First Czech Nobel winner Heyrovský awarded 65 years ago

Jaroslav Heyrovský

Sixty-five years ago Czech scientist Jaroslav Heyrovský won the Nobel Prize for Chemistry for his discovery and development of polarography, becoming the first Czech recipient of the prestigious award. The discovery, however, was made much earlier, on February 10, 1922.

The first polarograph | Photo: Heyrovský Institute of Physical Chemistry,  Czech Academy of Sciences

This Saturday marks 102 years since the invention of polarography, a pioneering method analysing substances in solutions, developed by Czech chemist Jaroslav Heyrovský.

Polarography is based on the relationship between an increasing current passing through a solution and the increasing voltage used to produce the current, and is used to analyse the types of substances in solutions as well as their quantities.

Two years later, Heyrovský created the first polarograph, together with the Japanese chemist Masuzo Shikata. It was an instrument that could record data automatically, and in great detail, as he described to Czech Radio:

“This modified polarographic method can be used to analyse a solution quickly, accurately and sensitively. It determines the traces of substances present in the solution at a dilution of one in a million. For example, in one drop of blood, one ten-millionth of a gram of lead.”

Květoslava Stejskalová | Photo: Barbora Navrátilová,  Radio Prague International

Květa Stejskalová from the Jaroslav Heyrovský Institute of Physical Chemistry of the Czech Academy of Sciences is trying to make sure that the legacy of the only Czech Nobel Prize winner in natural sciences is not forgotten.
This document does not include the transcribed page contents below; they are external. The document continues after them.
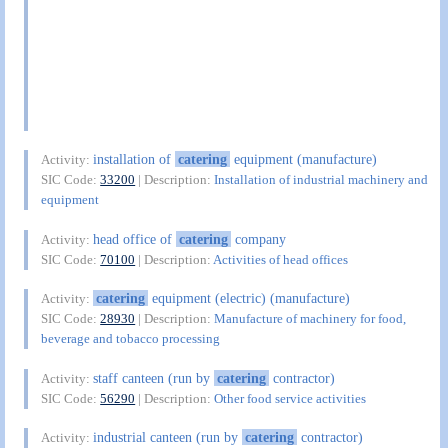
installation of
catering
equipment (manufacture)
Activity:
SIC Code:
33200
| Description:
Installation of industrial machinery and
equipment
head office of
catering
company
Activity:
SIC Code:
70100
| Description:
Activities of head offices
catering
equipment (electric) (manufacture)
Activity:
SIC Code:
28930
| Description:
Manufacture of machinery for food,
beverage and tobacco processing
staff canteen (run by
catering
contractor)
Activity:
SIC Code:
56290
| Description:
Other food service activities
industrial canteen (run by
catering
contractor)
Activity:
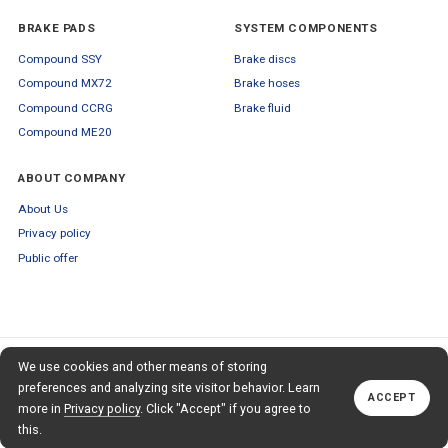
BRAKE PADS
SYSTEM COMPONENTS
Compound SSY
Brake discs
Compound MX72
Brake hoses
Compound CCRG
Brake fluid
Compound ME20
ABOUT COMPANY
About Us
Privacy policy
Public offer
SUBSCRIBE TO OUR NEWSLETTER
We use cookies and other means of storing
+79653554445
TO OUR NEWSLETTER
Callback
preferences and analyzing site visitor behavior. Learn
ACCEPT
Subscribe
more in
Privacy policy
. Click "Accept" if you agree to
this.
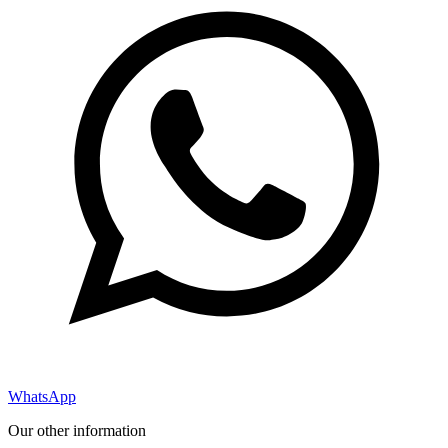
WhatsApp
Our other information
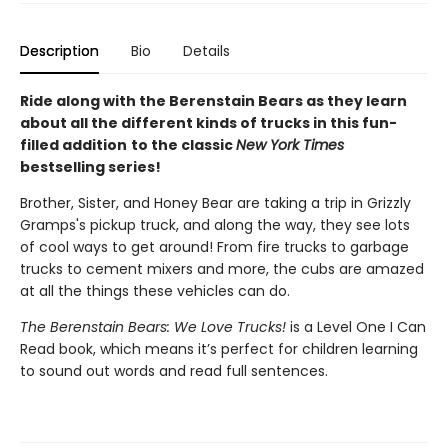
Description
Bio
Details
Ride along with the Berenstain Bears as they learn
about all the different kinds of trucks in this fun-
filled addition
to the classic
New York Times
bestselling series!
Brother, Sister, and Honey Bear are taking a trip in Grizzly
Gramps's pickup truck, and along the way, they see lots
of cool ways to get around! From fire trucks to garbage
trucks to cement mixers and more, the cubs are amazed
at all the things these vehicles can do.
The Berenstain Bears: We Love Trucks!
is a Level One I Can
Read book, which means it’s perfect for children learning
to sound out words and read full sentences.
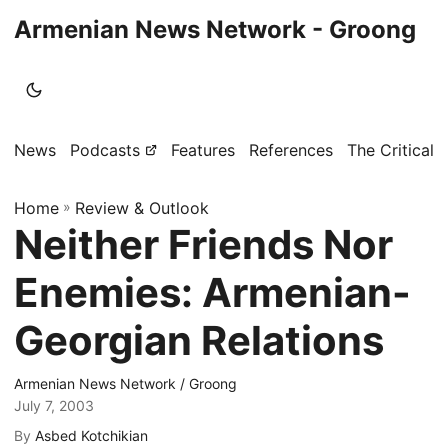
Armenian News Network - Groong
News
Podcasts
Features
References
The Critical 
Home
»
Review & Outlook
Neither Friends Nor
Enemies: Armenian-
Georgian Relations
Armenian News Network / Groong
July 7, 2003
By
Asbed Kotchikian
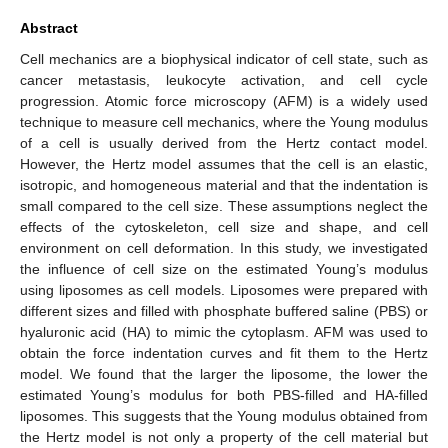
Abstract
Cell mechanics are a biophysical indicator of cell state, such as
cancer metastasis, leukocyte activation, and cell cycle
progression. Atomic force microscopy (AFM) is a widely used
technique to measure cell mechanics, where the Young modulus
of a cell is usually derived from the Hertz contact model.
However, the Hertz model assumes that the cell is an elastic,
isotropic, and homogeneous material and that the indentation is
small compared to the cell size. These assumptions neglect the
effects of the cytoskeleton, cell size and shape, and cell
environment on cell deformation. In this study, we investigated
the influence of cell size on the estimated Young’s modulus
using liposomes as cell models. Liposomes were prepared with
different sizes and filled with phosphate buffered saline (PBS) or
hyaluronic acid (HA) to mimic the cytoplasm. AFM was used to
obtain the force indentation curves and fit them to the Hertz
model. We found that the larger the liposome, the lower the
estimated Young’s modulus for both PBS-filled and HA-filled
liposomes. This suggests that the Young modulus obtained from
the Hertz model is not only a property of the cell material but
She explains what made the invention so special:

“It was shortly after the First World War and the world was still recovering. It needed analytical methods that could provide an answer to questions like what materials we have and how they can be used. And suddenly Heyrovsky came up with an electrochemical method that is much simpler than the five or so optical methods that were on the market at the time. It was fast, reliable and also much cheaper than the other ones.”

Jaroslav Heyrovský | Photo: Archiv výstavy Příběh kapky organizované ÚFCH J. Heyrovského AV ČR

Following his discovery, polarography began to be used in various industries to determine the composition of raw materials or products. It has been applied not only in medicine, but also in the food industry, and it is used, in some form, to this day, says Mrs. Stejskalová:

“It's a modified method that doesn't work with the classic dripping mercury electrode, but with other electrodes that are developed from the original Heyrovsky method. Polarography still has its place in applied research, especially in the development of various sensors that determine low concentrations of various substances in the environment. There are, of course, other methods that have surpassed it, but polarography and the methods developed with it still have their place in science.”

Jaroslav Heyrovský  (right) | Photo: Charles University

More than 30 years after his invention, in 1959, Jaroslav Heyrovský won the Nobel Prize in Chemistry for his discovery, which has influenced generations of scientists around the world.

Today, the Institute of Physical Chemistry of the Czech Academy of Sciences is named after Jaroslav Heyrovský, and experts from all corners of the planet continue to draw on his ideas.